Within the material below, how many lines carry the word "linejoin"? State only the number.
=== Begin Enclosure ===
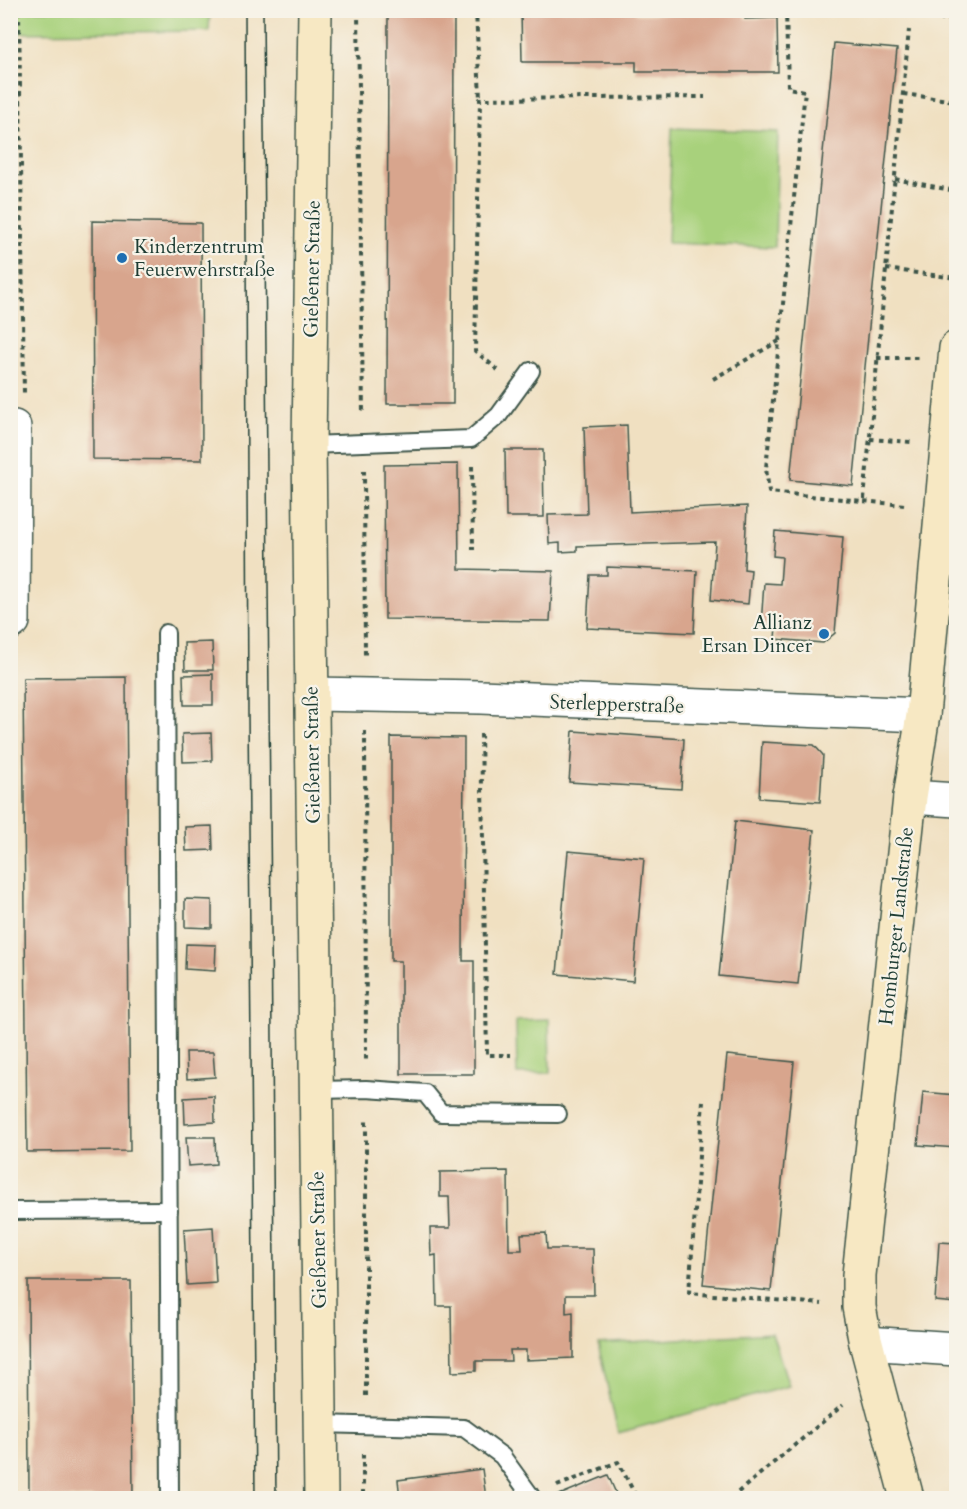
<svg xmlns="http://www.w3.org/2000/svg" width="967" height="1509" font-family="Cardo,serif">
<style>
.green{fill:#a8d17c;stroke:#648758;stroke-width:1.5}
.building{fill:#d8a58d}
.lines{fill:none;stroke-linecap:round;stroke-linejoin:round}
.lane-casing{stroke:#3e5549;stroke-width:20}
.street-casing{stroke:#3e5549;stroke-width:36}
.secondary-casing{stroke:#3e5549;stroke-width:36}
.path{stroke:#3e5549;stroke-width:4;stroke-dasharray:4.5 4.5;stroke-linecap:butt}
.lane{stroke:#fff;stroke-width:16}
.street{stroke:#fff;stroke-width:33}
.secondary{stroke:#f7e8c3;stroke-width:33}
.tram{stroke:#1f3d34;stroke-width:1.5}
.poi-dot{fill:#1f6fb2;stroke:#f7f3e8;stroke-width:2}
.labels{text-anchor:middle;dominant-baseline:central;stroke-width:4.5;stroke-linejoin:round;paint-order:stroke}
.poi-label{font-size:20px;fill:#1f3d34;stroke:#f7f3e8;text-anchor:start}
.street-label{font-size:20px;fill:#1f3d34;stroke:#f7f3e8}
</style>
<rect width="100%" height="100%" fill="#f7f3e8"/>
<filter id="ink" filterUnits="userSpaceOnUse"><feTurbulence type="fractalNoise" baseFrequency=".0167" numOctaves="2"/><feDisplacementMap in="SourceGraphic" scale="12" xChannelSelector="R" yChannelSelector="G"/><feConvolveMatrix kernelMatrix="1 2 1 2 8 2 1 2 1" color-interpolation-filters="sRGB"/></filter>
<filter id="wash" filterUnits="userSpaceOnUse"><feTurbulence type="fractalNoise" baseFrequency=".008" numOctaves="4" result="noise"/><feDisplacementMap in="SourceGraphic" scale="24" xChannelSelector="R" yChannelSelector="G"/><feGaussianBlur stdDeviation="1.35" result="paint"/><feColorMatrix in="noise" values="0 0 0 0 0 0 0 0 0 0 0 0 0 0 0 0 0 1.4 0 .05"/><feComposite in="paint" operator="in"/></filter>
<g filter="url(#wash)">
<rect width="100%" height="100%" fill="#f0e0c1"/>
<g class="green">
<polygon points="11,10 210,11 209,31 11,33"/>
<polygon points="672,128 778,132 775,247 668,243"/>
<polygon points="549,1019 550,1073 517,1074 516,1020"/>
<polygon points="772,1333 789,1386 618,1433 598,1344"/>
</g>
<g id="blocks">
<g class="building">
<polygon points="388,10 454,10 453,404 387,404"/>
<polygon points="521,10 636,10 635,14 745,14 745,19 777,18 778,72 636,72 636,62 522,62"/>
<polygon points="834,43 897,49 853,486 790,480"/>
<polygon points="92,221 201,223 202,460 93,459"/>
<polygon points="627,425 630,512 747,506 744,569 751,570 748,604 711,600 715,542 577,546 577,551 560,552 560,543 549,544 548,515 587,514 584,427"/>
<polygon points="505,450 543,450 544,517 506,517"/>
<polygon points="458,464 459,569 553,571 550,621 385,619 384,465"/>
<polygon points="775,531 843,537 835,633 823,643 775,639 776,626 761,625 764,583 780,584 782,557 773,556"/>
<polygon points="607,567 697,571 694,633 587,628 590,575 607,575"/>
<polygon points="212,642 213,670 185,670 184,643"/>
<polygon points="213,674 213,705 184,705 183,675"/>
<polygon points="126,677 130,1151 27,1152 23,678"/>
<polygon points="573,731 684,739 681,789 569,782"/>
<polygon points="211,733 212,761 183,762 182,734"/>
<polygon points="391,737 464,738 463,961 474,961 474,1074 401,1074 401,961 391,961"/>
<polygon points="762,742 814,745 823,755 820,802 759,798"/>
<polygon points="735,821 814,830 798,984 719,976"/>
<polygon points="212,826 213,850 186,851 185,827"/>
<polygon points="568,851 644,858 633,981 557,974"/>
<polygon points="185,899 212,900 212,928 185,927"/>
<polygon points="186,944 216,945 215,971 185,969"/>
<polygon points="186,1052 213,1052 215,1077 187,1079"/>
<polygon points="727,1055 794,1062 771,1291 703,1284"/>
<polygon points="923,1092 956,1095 956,1148 918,1145"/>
<polygon points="214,1096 215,1122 185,1124 184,1098"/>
<polygon points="186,1137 215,1137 216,1164 188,1166"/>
<polygon points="508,1171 509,1250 522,1250 521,1234 546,1233 547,1249 593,1249 594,1295 566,1295 566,1313 573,1312 573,1358 526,1360 526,1350 510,1350 511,1361 476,1361 476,1371 452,1372 451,1306 437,1306 436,1255 431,1256 430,1228 450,1228 449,1197 440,1197 440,1172"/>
<polygon points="213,1227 216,1283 187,1285 184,1229"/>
<polygon points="939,1242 956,1243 956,1303 935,1301"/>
<polygon points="28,1281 131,1281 133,1498 29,1498"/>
<polygon points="482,1469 486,1498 400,1498 398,1480"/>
<polygon points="608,1475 618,1498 552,1498"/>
</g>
</g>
</g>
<g filter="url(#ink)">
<use href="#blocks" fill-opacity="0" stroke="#3e5549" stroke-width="1.5"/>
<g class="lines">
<g class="lane-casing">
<g id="lane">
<polyline points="309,445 471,439 499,415 531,371"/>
<polyline points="166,633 170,1498"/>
<polyline points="316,1090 366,1089 425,1093 441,1113 558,1114"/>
<polyline points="10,1211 169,1210"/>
<polyline points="320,1424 464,1428 502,1456 531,1496"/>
</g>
</g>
<g class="street-casing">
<g id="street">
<polyline points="10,427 14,427 13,621 10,623"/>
<polyline points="312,694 481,697 923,715"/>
<polyline points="910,797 956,800"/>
<polyline points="866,1343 956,1349"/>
</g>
</g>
<g class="secondary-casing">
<g id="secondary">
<polyline points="315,10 309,445 321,1498"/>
<polyline points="907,1498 865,1339 859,1307 859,1275 910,797 923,715 956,348"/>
</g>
</g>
<g class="path">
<polyline points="19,10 24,394"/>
<polyline points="358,10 363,415"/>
<polyline points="476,10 480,99"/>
<polyline points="786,10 788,88 805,91 766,468 769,492 904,505"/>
<polyline points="849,10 956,20"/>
<polyline points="903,94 956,101"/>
<polyline points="895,179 956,191"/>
<polyline points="886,269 956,278"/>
<polyline points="877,358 919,358"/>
<polyline points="498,370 475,351 480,99 705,97"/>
<polyline points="713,379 779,341"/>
<polyline points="870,439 911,442"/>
<polyline points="472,466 473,550"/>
<polyline points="364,470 365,658"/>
<polyline points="864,499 909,30"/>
<polyline points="365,731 366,1060"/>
<polyline points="481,734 487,1055 511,1055"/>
<polyline points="703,1101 689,1293 822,1304"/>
<polyline points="366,1396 366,1118"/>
<polyline points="363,1454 363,1498"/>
<polyline points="557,1486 618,1462 637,1498"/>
<polyline points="731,1498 843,1405"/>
</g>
<use href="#lane" class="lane"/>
<use href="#street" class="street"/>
<use href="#secondary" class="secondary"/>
<g class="tram">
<polyline points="245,10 248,713 255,1498"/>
<polyline points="263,10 276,1498"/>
</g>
</g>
</g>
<g class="poi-dot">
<circle cx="122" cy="258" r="6"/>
<circle cx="824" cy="634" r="6"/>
</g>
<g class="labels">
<g class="poi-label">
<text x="134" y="246">Kinderzentrum<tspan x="134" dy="23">Feuerwehrstraße</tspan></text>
<text x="812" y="622" text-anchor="end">Allianz<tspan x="812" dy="23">Ersan Dincer</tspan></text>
</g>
<g class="street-label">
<text transform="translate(312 269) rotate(-89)">Gießener Straße</text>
<text transform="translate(617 704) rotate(2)">Sterlepperstraße</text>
<text transform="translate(312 755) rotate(-91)">Gießener Straße</text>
<text transform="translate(896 926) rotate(-84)">Homburger Landstraße</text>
<text transform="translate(318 1240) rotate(-91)">Gießener Straße</text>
</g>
</g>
<rect width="967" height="1509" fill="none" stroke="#f7f3e8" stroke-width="36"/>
</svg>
=== End Enclosure ===
## Solution to the problem
2